If Cozzens' "big" novel fails as a work of art, how can he be the underrated major novelist of Bruccoli's assertion? According to Bruccoli, Cozzens has fallen victim to a cabal of left-wing critics. His work is "inimical to the academic temperament" and Cozzens himself was a novelist of manners who alienated and infuriated liberals, "the most vocal portion of the intellectual hegemony." This is not altogether true: plenty of serious critics, at least some of them liberals, admired Cozzens, among them, Bernard DeVoto, John Fischer, and Stanley Edgar Hyman. It is perfectly true, however, that Cozzens was very much at odds with the egalitarian spirit of the age, and his contemptuous private opinions reflected themselves in stereotypical and biased portraits of blacks, Jews, and Catholics in By Love Possessed.

In later life the prickly Cozzens saw himself as the hermit of Lambertville, the solitary artist striving away while lesser writers made headlines. Earlier, Cozzens had been a gregarious enough fellow, always hopping over the Delaware to Doylestown in Bucks County to associate with his lawyer cronies. He was quick enough to accept, when it was offered, an honorary degree from Harvard, and he let himself be the subject of a Time cover story. He is still remembered in Princeton for discoursing knowledgeably at dinner parties about growing roses, a favorite hobby.
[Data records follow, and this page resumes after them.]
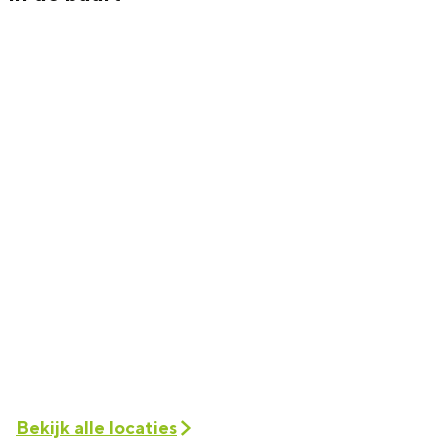
Bekijk alle locaties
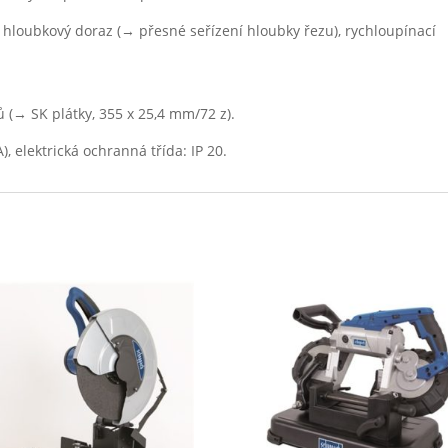
, hloubkový doraz (→ přesné seřízení hloubky řezu), rychloupínací
ů (→ SK plátky, 355 x 25,4 mm/72 z).
A), elektrická ochranná třída: IP 20.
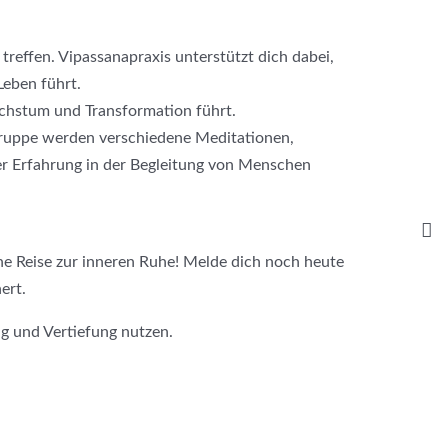
treffen. Vipassanapraxis unterstützt dich dabei,
Leben führt.
achstum und Transformation führt.
 Gruppe werden verschiedene Meditationen,
r Erfahrung in der Begleitung von Menschen
ne Reise zur inneren Ruhe! Melde dich noch heute
ert.
ng und Vertiefung nutzen.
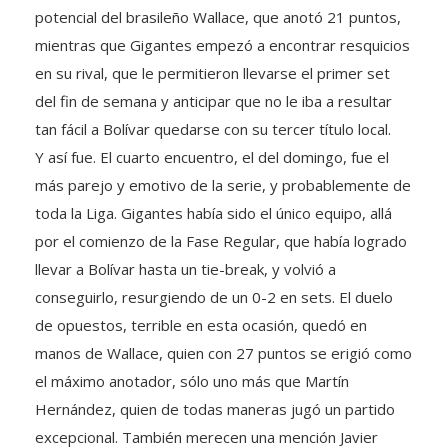
potencial del brasileño Wallace, que anotó 21 puntos,
mientras que Gigantes empezó a encontrar resquicios
en su rival, que le permitieron llevarse el primer set
del fin de semana y anticipar que no le iba a resultar
tan fácil a Bolívar quedarse con su tercer título local.
Y así fue. El cuarto encuentro, el del domingo, fue el
más parejo y emotivo de la serie, y probablemente de
toda la Liga. Gigantes había sido el único equipo, allá
por el comienzo de la Fase Regular, que había logrado
llevar a Bolívar hasta un tie-break, y volvió a
conseguirlo, resurgiendo de un 0-2 en sets. El duelo
de opuestos, terrible en esta ocasión, quedó en
manos de Wallace, quien con 27 puntos se erigió como
el máximo anotador, sólo uno más que Martín
Hernández, quien de todas maneras jugó un partido
excepcional. También merecen una mención Javier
Even readers of Cozzens disagree about his merits. The truth is he was lucky enough to write two or three good novels. He was not a major writer because he was too reticent about his inner life; he never tried the "absolute identification of life with literature, in the name of precision of feeling"--what Alfred Kazin calls the hallmark of the great moderns. In the end, even Bruccoli seems to hedge his claim of Cozzens' worth: a curiously worded coda says, "Such was the life of James Gould Cozzens . . . whose dedication to the craft of literature was uncontaminated by fashions. His novels have a safe place of proper stature among the sound achievements in American literature."